SOURCE PASSAGE
Viewing: johnny b truant


You can’t win.

You know that, right?

That book you’re laboring over so dutifully? The novel you’ve soiled with virtually every variety of fluid contained in your body? The one you’re going to self-publish? The one you’re going to market and sell directly to the reading consumer?

It might as well be a lottery ticket.

Actually, your odds are probably better playing the lottery.

Don’t worry. It’s the same for traditionally published authors. They can’t win, either. It doesn’t matter if they sell a book, or ten books, whether they sign with a midlist publisher or a major. Did you know even if you land that mythic hundred-thousand-dollar advance you don’t really make any money? It’s true.

No matter how much money you make as an author NO AUTHOR EVER REALLY MAKES MONEY DOING THIS.


What an absolutely steaming mountainous pile of triceratops dung that all is.

I’m sick of it. I’m as sick of the extremist emo self-loathing cynicism about this industry as I am the ignorant wild-eyed optimism.

They both suck.

Look, writing for money, particularly writing for a living is very hard.

It really is.

You know what else is hard to do for a living?


Everything is hard.

You’re not entitled to this shit being any easier.

Writing is really no different than any other trade, craft, or profession. Anything you do for a living requires awareness and effort and consistency. Fiction just lacks the traditional markers. No one hires you to be a novelist at their novel writing company (actually that is a thing that exists, and it’s generally a horrific sweatshop kind of deal. Don’t do it). You don’t get a weekly paycheck. You don’t have a building you go to or a company logo. You don’t have traditional peers. None of that shit.

You’re pretty much alone and have to figure out what being a professional writer means for you.

Because of that what we’ve ended up with, the state of things now, is really two core groups of people: Wide-eyed aspiring writers with completely unhinged expectations of this industry, and working professionals trying to grind the hopes and dreams of those aspiring writers into a fine paste “for their own good.”

We’ve created a culture of extremes. The newbies are so uninformed and so dangerously expectant that the rest of us become just absolute soulless bastards trying to check them on it. We think we’re helping them, showing them the “reality,” but in truth we’re projecting our own fears and loathing onto them so hard we end up hazing them out of even trying.

I’ve done it, too.

Just FYI: Receiving a hundred-thousand-dollar advance is never a bad thing? Okay? It’s just not. And anyone who makes it sound like it isn’t a good thing is an asshole. It’s like getting any new job. It’s not going to solve all your fucking problems forever. No job ever does. But you GOT THE FUCKING JOB.

Go celebrate.

SHORT TASK A
Return each line of the listing below that contains the string "instrument", treating case as significant.

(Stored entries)
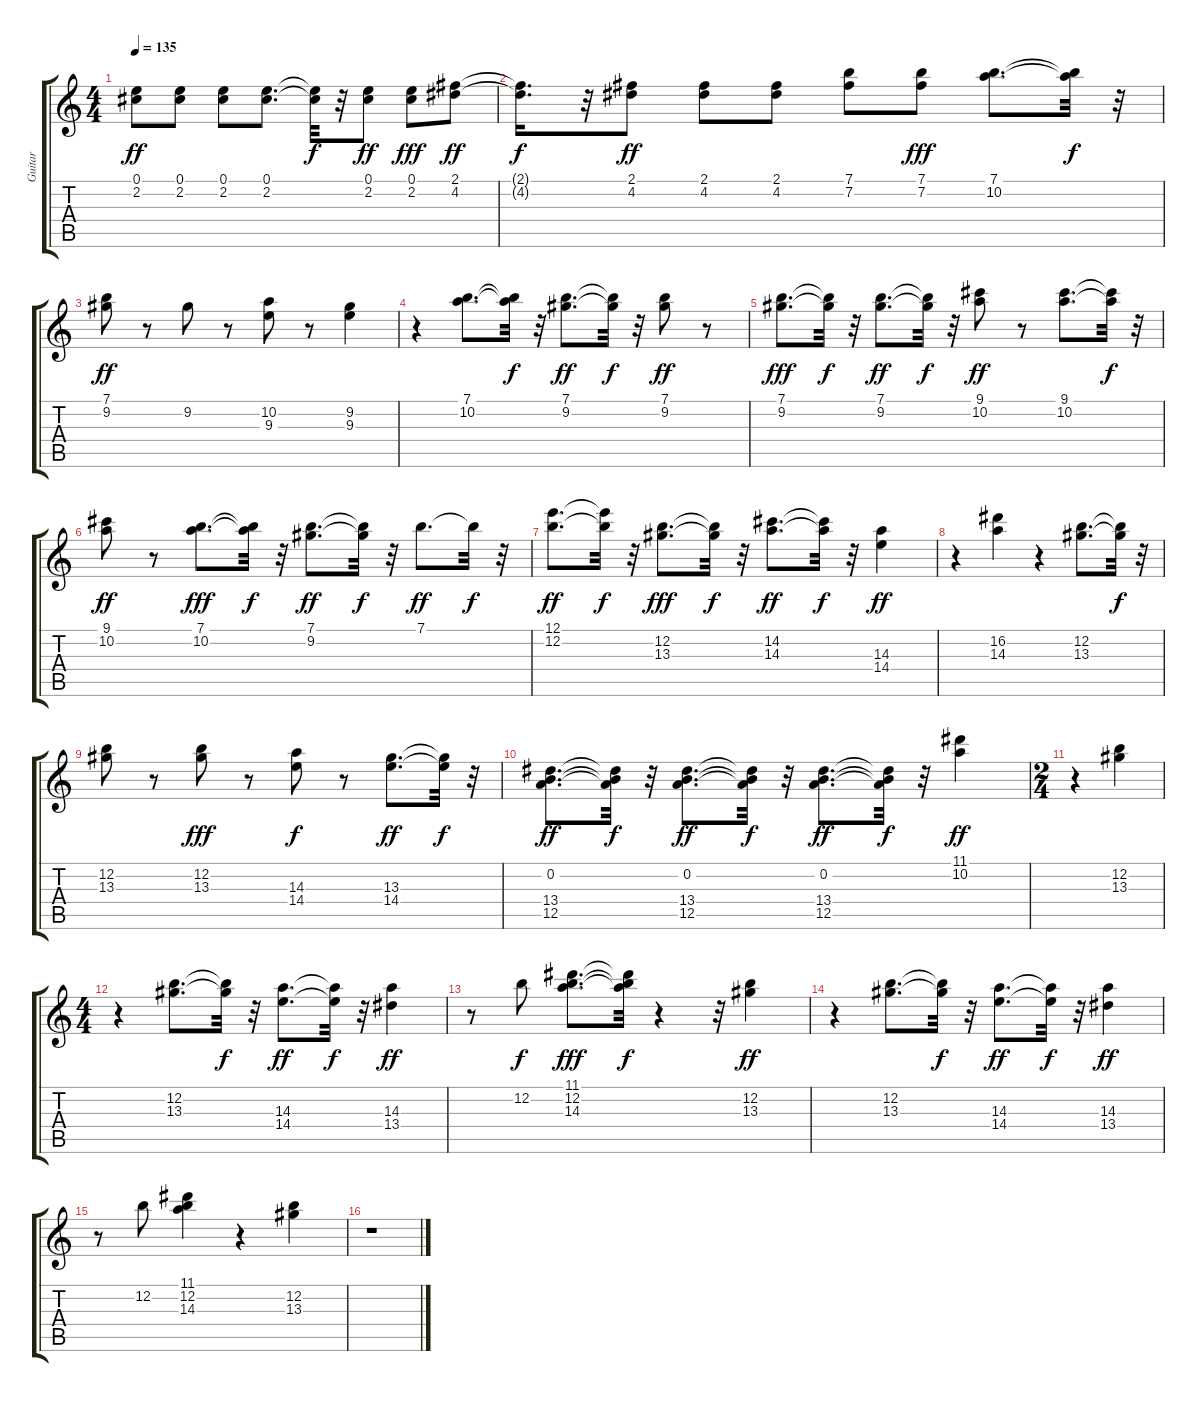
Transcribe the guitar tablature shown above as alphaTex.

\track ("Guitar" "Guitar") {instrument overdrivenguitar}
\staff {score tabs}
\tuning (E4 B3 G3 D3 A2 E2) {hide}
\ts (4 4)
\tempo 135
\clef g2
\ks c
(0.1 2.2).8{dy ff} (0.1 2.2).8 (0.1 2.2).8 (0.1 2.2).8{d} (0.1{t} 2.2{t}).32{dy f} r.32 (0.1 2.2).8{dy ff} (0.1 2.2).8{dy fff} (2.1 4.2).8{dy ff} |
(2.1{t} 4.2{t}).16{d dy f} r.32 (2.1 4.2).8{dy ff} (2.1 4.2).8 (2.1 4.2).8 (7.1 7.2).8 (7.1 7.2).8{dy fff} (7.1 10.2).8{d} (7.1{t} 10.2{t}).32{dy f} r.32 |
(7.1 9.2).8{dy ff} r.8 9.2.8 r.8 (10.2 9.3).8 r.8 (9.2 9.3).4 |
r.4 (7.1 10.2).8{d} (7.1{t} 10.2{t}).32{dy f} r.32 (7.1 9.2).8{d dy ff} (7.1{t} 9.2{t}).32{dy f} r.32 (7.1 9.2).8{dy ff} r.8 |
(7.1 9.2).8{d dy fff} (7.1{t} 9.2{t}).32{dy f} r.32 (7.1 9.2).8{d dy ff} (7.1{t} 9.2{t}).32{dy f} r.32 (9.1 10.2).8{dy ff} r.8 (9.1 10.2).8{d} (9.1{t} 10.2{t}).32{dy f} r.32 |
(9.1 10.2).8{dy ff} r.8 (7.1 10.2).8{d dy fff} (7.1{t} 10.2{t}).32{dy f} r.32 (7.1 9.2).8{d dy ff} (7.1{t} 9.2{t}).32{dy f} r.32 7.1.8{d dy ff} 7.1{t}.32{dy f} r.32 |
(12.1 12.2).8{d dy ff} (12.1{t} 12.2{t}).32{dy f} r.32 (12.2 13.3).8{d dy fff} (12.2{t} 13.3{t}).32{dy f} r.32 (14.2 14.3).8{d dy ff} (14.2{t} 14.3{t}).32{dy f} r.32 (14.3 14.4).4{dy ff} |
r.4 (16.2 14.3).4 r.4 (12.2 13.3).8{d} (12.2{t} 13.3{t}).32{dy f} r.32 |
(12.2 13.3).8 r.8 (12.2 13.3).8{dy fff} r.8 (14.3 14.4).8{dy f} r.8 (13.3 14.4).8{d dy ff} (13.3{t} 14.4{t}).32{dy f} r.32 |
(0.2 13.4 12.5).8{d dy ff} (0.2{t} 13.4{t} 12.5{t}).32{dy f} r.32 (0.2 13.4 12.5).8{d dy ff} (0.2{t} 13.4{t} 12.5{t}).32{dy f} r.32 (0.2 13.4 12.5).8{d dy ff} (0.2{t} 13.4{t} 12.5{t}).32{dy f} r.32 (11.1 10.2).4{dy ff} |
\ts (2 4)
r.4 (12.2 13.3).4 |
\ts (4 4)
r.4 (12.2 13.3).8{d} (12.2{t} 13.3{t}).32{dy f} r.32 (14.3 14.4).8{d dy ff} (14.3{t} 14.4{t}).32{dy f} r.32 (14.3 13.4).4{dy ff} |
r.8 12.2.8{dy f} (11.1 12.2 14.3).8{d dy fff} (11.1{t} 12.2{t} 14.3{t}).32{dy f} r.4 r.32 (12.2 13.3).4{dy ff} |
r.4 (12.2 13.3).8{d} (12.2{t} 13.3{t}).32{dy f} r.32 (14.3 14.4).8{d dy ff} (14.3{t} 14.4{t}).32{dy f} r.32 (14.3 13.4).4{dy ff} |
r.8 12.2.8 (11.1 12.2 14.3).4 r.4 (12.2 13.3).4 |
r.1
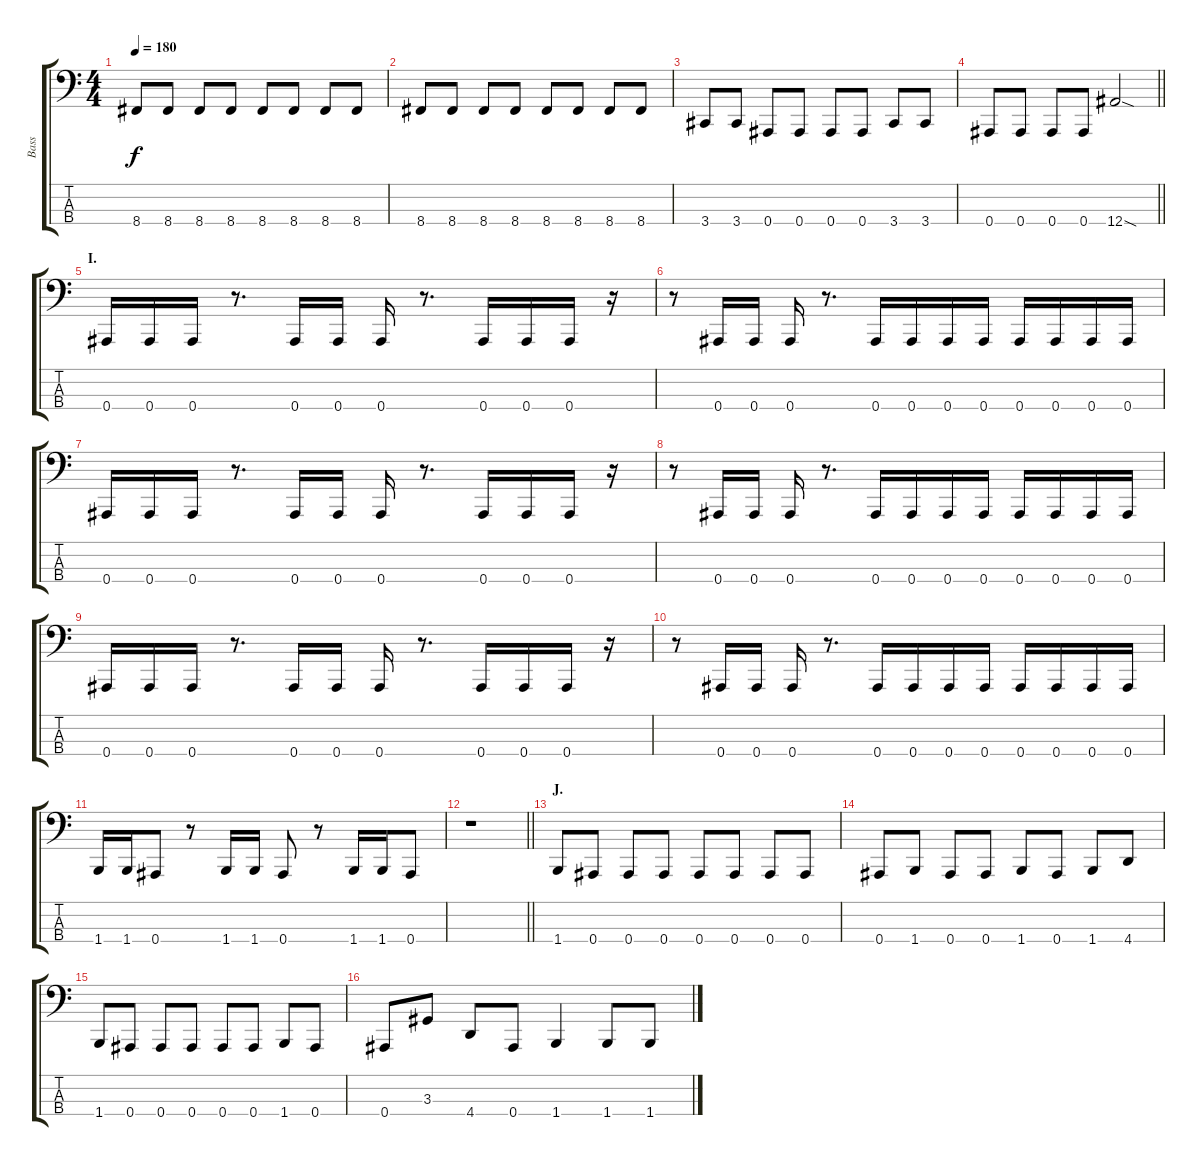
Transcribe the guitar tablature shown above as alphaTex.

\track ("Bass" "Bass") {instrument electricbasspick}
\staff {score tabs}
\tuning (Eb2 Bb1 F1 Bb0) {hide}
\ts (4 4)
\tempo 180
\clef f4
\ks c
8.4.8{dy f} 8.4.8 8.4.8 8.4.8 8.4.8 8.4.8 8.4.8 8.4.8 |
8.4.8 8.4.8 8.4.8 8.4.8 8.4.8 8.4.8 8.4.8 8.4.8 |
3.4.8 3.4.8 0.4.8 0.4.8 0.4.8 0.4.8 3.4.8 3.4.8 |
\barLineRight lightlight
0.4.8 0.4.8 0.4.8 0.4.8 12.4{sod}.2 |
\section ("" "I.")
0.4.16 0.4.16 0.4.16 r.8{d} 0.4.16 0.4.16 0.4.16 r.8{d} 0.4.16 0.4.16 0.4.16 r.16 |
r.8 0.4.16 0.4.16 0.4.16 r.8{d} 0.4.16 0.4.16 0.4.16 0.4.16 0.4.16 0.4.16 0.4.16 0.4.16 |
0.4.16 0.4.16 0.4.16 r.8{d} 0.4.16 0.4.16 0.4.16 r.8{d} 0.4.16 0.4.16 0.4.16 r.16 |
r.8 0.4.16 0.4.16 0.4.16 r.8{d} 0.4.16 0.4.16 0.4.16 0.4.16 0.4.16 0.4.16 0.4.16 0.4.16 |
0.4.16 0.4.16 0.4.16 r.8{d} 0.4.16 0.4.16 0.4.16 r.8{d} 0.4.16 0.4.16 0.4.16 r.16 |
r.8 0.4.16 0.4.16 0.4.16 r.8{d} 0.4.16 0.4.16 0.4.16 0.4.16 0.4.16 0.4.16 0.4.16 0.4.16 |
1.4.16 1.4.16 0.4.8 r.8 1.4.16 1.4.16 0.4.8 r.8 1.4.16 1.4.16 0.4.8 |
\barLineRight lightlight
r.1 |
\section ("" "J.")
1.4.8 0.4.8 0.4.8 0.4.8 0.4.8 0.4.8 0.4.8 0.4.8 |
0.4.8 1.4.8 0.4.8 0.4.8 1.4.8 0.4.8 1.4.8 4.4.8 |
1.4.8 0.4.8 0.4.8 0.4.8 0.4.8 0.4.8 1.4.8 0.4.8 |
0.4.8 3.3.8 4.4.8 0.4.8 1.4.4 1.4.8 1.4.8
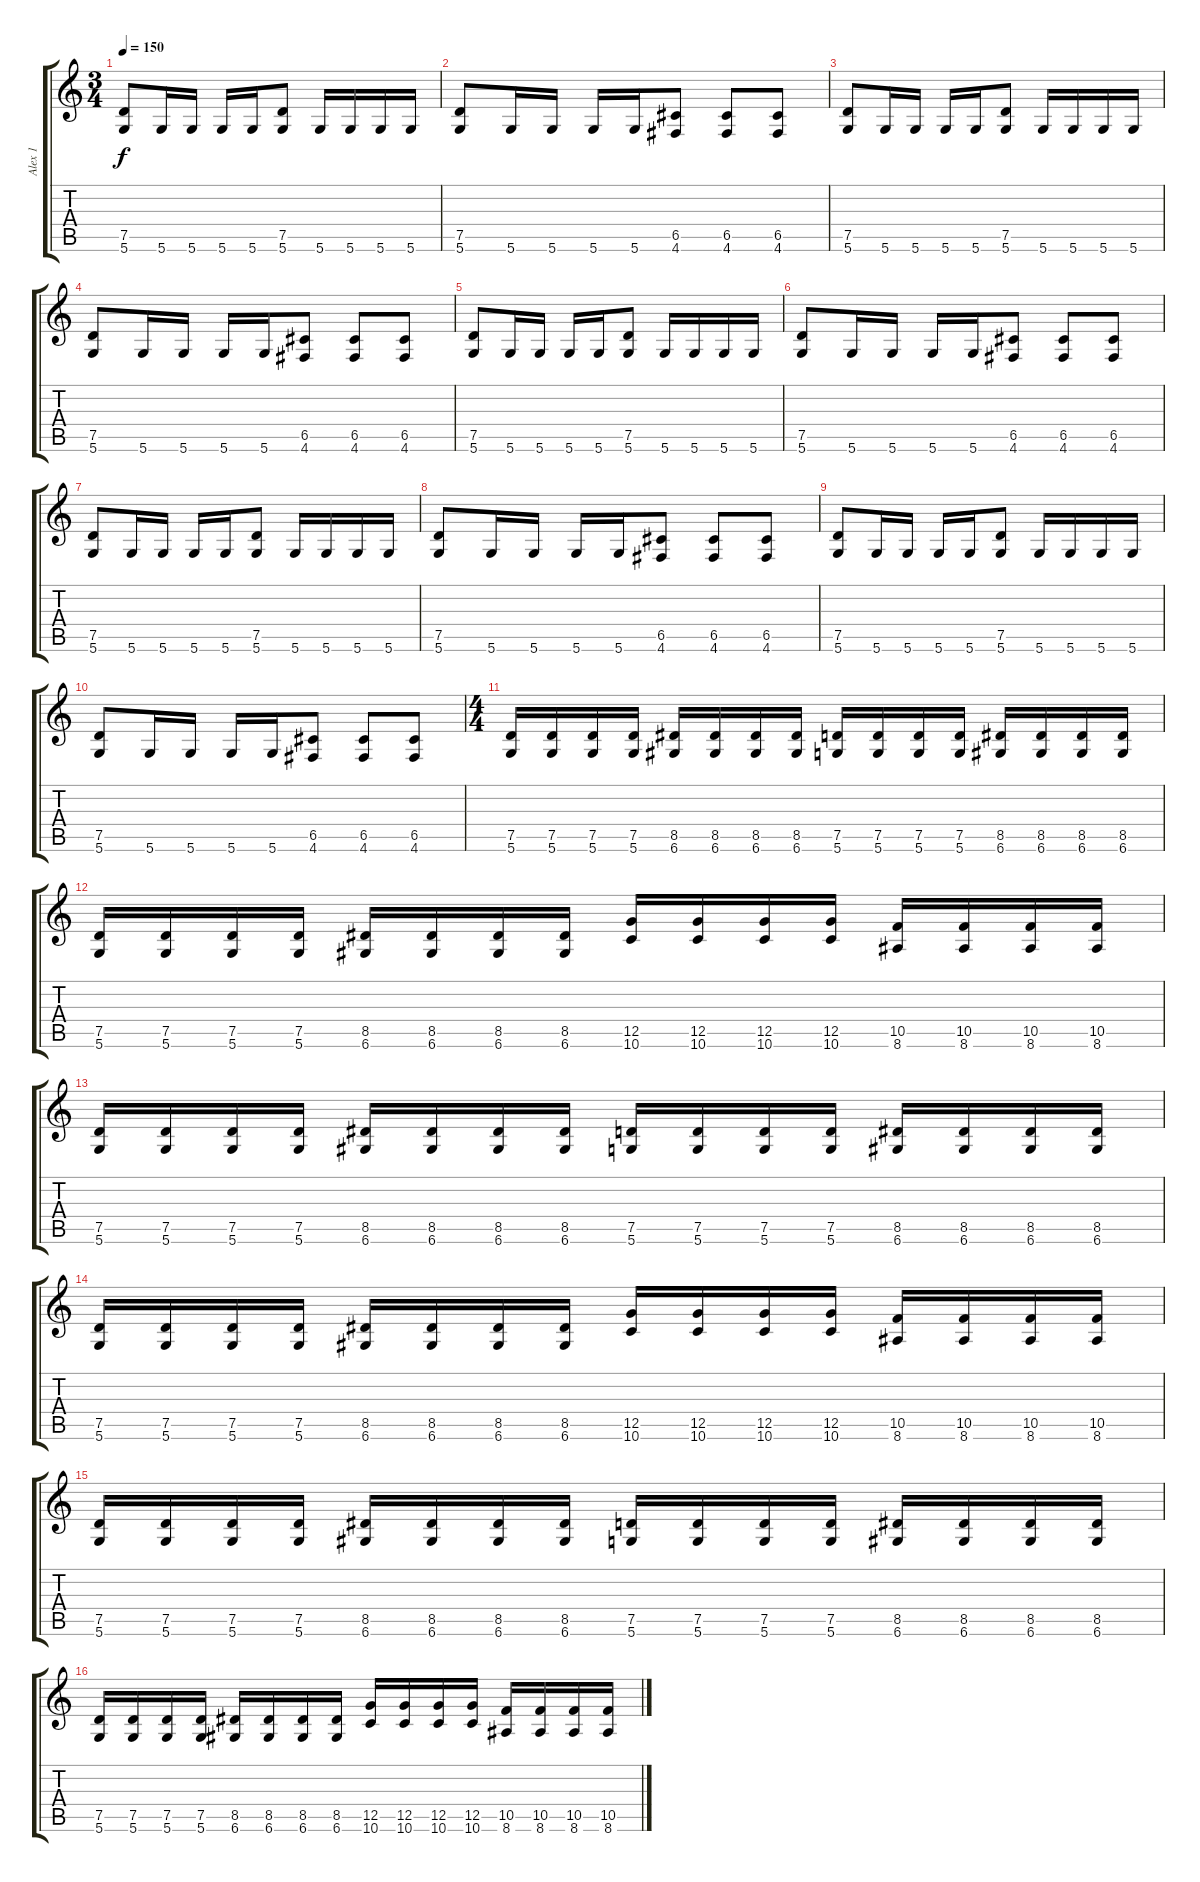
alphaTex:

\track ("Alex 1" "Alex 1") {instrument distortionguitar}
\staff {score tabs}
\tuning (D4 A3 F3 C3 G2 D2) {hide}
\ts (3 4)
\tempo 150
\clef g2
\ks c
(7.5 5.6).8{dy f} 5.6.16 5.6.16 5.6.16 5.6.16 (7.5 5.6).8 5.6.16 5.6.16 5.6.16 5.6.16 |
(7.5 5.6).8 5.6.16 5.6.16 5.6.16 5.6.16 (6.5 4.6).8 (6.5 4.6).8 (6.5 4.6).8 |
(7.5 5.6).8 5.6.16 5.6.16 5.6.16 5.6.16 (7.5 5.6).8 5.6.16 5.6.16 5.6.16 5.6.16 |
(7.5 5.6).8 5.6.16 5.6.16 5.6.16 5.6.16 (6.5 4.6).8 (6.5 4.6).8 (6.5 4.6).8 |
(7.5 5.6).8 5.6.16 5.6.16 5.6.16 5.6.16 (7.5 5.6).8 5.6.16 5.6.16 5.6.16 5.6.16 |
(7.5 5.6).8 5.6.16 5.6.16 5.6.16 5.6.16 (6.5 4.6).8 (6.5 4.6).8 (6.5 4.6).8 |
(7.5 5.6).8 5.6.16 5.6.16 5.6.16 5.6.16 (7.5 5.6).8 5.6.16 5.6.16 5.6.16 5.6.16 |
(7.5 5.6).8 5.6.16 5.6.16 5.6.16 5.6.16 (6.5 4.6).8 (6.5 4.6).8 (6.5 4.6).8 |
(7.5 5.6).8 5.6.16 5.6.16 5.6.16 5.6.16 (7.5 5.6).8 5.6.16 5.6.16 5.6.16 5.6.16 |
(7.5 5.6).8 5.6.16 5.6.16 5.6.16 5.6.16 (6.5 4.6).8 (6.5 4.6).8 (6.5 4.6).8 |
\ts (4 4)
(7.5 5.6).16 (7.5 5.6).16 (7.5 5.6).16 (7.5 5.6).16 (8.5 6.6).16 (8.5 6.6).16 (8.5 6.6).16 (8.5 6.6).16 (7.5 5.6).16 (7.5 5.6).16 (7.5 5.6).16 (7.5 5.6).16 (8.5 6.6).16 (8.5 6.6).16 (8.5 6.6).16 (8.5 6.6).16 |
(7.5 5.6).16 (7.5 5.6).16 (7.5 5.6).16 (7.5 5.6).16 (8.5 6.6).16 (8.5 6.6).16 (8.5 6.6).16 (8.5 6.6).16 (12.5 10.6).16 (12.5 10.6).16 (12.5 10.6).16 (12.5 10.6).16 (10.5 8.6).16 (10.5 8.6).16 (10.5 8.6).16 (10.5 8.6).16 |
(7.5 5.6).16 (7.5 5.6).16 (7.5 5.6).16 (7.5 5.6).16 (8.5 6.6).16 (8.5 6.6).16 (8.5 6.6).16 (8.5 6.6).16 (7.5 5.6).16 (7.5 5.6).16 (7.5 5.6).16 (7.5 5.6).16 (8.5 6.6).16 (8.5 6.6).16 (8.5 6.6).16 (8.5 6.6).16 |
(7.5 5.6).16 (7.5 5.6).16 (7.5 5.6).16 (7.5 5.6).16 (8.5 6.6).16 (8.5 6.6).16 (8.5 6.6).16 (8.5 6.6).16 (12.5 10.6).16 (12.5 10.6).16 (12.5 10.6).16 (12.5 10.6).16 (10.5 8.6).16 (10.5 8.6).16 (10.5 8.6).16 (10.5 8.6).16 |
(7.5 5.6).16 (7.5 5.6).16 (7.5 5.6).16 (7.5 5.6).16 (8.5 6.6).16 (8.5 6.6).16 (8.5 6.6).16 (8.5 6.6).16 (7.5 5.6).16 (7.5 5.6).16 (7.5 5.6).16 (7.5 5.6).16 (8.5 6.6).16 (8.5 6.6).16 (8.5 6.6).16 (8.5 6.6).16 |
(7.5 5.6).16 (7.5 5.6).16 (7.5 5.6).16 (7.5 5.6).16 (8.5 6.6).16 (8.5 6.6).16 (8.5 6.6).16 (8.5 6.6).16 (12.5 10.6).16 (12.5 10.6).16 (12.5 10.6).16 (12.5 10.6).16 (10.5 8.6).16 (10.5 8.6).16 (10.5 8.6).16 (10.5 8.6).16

SHORT TASK B
In the essay on writing for a living, what does the author compare receiving a hundred-thousand-dollar advance to?

EXERCISE RESULT A
\track ("Guitar" "Guitar") {instrument overdrivenguitar}
\track ("Bass" "Bass") {instrument electricbasspick}
\track ("Alex 1" "Alex 1") {instrument distortionguitar}

EXERCISE RESULT B
Getting any new job.